**Work to complete:**
(a) Using the MathType newsletter, decide whether each statement agrees with it: (i) Wiris bought Design Science in September 2017; (ii) MathType changed from a subscription model to a purchase model; (iii) MathType 7.4 includes a new translator for MathML 3. For each, answer yes or no and quote the deciding words of the newsletter.
(b) Resume the MathType newsletter after its final sentence, writing in the same style.

**Reading passage:**

※ ※ ※

What’s new at Inera and around the industry
February 2019 Newsletter
Math news, Support Team news, conference news, and more!
eXtyles & MathType
Since purchasing Design Science in September 2017, Wiris has been working hard to revitalize MathType (@MathType). Last year Wiris reintroduced MathType for Mac Office and upgraded the Windows version from MathType 6 to MathType 7. Along with these upgrades comes a switch from a purchase model to the increasingly common subscription model with enhanced support (analogous to Office 365).
After extensive testing with the eXtyles automated test suite, we’re happy to announce that the recently released MathType 7.4 is fully compatible with eXtyles. MathType 7.4 also introduces some improvements into the MathML 2 that is exported from eXtyles, as well as a new translator for MathML 3.

※ ※ ※

[Camera pose estimation data]
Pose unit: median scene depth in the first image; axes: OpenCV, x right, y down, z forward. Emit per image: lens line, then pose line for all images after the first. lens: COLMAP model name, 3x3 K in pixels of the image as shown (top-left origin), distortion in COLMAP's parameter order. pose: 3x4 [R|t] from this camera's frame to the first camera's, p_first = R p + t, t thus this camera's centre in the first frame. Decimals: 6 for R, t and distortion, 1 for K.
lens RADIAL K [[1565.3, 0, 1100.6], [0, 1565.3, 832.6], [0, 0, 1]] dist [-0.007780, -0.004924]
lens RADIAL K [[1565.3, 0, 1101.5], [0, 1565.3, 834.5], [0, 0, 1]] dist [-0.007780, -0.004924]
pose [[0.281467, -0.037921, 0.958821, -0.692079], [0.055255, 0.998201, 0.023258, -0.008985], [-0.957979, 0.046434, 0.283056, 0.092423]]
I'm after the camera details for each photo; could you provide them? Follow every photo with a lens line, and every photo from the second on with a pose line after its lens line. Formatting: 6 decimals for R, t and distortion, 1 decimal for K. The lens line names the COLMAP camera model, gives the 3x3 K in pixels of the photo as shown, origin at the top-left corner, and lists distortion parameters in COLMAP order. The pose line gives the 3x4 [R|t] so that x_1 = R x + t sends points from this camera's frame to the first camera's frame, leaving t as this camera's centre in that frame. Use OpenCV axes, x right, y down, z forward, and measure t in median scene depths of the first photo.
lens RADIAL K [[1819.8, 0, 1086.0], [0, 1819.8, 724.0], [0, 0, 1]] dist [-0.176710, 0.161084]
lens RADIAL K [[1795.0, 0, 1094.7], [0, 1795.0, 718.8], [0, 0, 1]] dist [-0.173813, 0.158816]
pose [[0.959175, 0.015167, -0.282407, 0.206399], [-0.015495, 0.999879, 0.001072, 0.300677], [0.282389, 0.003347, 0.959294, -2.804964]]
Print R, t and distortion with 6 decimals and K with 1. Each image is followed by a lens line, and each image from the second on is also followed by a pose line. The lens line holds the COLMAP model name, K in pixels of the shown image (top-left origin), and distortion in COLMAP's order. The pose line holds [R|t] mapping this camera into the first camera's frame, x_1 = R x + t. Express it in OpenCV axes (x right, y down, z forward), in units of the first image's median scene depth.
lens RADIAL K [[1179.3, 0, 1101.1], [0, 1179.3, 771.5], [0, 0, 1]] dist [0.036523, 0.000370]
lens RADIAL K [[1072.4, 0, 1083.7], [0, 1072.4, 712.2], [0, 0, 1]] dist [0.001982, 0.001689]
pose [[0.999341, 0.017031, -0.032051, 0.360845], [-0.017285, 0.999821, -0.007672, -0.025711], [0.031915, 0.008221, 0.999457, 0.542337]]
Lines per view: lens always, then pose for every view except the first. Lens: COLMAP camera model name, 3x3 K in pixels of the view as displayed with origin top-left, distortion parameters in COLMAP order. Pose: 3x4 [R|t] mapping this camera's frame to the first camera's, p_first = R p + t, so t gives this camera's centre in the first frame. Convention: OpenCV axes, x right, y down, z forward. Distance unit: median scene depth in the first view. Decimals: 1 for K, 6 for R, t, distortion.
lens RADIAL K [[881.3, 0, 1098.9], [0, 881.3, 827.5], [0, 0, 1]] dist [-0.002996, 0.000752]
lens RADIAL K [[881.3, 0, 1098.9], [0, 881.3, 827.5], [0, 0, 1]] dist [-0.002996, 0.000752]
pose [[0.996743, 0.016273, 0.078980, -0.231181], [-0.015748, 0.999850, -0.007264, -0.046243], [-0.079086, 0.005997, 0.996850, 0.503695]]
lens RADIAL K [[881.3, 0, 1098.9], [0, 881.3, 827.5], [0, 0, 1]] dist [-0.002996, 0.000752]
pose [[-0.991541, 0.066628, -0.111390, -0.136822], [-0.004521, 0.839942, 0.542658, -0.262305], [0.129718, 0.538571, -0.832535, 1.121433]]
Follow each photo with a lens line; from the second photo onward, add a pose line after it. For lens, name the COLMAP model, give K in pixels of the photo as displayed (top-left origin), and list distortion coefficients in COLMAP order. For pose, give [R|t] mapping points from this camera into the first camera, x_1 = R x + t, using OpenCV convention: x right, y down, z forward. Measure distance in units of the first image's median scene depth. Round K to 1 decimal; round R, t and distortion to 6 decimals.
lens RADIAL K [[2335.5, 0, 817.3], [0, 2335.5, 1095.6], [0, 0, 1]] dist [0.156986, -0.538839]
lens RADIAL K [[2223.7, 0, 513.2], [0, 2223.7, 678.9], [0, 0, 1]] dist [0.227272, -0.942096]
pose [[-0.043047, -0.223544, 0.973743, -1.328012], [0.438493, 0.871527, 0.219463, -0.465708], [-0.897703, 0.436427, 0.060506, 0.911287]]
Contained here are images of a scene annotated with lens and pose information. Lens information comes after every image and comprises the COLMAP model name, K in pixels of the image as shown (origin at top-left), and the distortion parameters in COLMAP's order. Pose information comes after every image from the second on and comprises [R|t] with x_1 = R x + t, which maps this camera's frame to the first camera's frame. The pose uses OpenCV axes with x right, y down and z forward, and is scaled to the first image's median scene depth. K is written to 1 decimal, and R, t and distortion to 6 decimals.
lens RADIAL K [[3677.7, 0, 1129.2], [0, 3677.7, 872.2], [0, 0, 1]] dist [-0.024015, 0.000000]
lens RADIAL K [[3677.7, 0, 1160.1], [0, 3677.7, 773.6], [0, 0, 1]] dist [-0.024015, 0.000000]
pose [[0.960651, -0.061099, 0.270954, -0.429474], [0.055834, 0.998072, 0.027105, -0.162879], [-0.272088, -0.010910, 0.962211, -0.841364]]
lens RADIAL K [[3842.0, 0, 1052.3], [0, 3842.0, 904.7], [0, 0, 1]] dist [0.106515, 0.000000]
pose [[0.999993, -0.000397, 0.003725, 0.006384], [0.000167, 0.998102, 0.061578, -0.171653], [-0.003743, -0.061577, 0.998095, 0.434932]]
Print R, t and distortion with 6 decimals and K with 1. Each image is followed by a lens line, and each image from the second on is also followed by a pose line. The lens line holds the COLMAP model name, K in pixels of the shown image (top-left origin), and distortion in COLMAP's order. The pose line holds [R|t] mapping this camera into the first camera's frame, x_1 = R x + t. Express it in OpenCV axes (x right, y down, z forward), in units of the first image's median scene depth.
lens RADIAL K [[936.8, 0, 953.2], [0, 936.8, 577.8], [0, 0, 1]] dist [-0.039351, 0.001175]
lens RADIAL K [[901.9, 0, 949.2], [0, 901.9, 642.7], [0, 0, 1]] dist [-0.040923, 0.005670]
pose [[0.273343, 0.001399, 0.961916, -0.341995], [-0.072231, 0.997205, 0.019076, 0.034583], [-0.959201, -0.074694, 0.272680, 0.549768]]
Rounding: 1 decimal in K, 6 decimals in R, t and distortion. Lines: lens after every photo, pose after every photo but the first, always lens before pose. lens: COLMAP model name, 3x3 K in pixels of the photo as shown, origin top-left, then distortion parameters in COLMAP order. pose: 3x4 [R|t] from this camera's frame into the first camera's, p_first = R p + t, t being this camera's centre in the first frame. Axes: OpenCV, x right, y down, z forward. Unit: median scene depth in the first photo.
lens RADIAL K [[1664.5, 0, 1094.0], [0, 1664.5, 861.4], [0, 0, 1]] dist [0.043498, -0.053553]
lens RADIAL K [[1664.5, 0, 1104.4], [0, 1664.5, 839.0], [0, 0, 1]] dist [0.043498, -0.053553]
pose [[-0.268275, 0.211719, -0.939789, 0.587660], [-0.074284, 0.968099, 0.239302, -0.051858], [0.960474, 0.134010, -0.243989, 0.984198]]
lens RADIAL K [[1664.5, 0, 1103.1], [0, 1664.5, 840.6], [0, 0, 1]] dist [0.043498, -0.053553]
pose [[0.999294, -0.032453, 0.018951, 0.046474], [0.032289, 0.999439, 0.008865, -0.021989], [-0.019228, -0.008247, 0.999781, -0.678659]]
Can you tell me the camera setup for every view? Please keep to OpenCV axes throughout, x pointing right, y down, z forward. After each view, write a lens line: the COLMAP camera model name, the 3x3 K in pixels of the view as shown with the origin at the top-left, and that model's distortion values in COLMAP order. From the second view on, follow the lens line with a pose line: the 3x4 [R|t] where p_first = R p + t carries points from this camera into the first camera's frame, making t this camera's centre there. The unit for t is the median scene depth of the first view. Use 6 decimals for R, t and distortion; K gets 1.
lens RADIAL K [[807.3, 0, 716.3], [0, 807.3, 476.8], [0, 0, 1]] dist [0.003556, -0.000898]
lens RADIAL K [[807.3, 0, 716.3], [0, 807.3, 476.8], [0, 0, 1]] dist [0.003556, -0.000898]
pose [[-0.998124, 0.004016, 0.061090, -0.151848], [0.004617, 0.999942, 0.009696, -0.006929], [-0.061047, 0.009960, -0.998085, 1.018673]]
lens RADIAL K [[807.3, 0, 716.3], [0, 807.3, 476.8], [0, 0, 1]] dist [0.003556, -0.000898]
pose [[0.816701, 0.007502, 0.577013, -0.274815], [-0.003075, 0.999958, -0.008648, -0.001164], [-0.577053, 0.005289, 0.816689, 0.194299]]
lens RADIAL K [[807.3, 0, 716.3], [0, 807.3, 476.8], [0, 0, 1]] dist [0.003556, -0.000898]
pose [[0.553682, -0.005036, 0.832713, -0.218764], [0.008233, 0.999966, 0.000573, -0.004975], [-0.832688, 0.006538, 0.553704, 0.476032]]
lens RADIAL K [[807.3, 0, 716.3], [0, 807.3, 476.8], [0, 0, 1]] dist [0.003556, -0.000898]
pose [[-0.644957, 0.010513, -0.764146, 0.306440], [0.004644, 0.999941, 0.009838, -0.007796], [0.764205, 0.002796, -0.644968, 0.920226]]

※ ※ ※

**Answers to the problems:**
(a)
(i) Yes: "Since purchasing Design Science in September 2017, Wiris has been working hard to revitalize MathType"
(ii) No: "a switch from a purchase model to the increasingly common subscription model"
(iii) Yes: "as well as a new translator for MathML 3"

(b)
If you work with eXtyles and you’ve been waiting to upgrade to MathType 7, you can confidently upgrade to MathType 7.4. If you’re already running MathType 7, you’ll want to move to 7.4 as soon as possible, as it addresses a number of issues we found while testing earlier versions of MathType 7. And if you prefer to stick with MathType 6.x, rest assured that Inera and Wiris will continue to support those earlier versions for the foreseeable future.
More on MathML
If your organization publishes content that includes any kind of mathematical or related formulae, you’ll want to read our latest blog post! In “MathML, JATS, and MathType,” we summarize the recent history of MathML and how current developments might affect your workflow.
Managing your Crossref metadata
We recently had an opportunity to check out Crossref’s new Metadata Manager interface. Read all about it on the Inera blog!
From the Support team
Here’s a look at this month’s new and updated FAQs!
- eXtyles is installed, but not showing up in Word (new solutions for Builds 4133+)
- Windows issues an error message or crashes when I try to install eXtyles (updated instructions)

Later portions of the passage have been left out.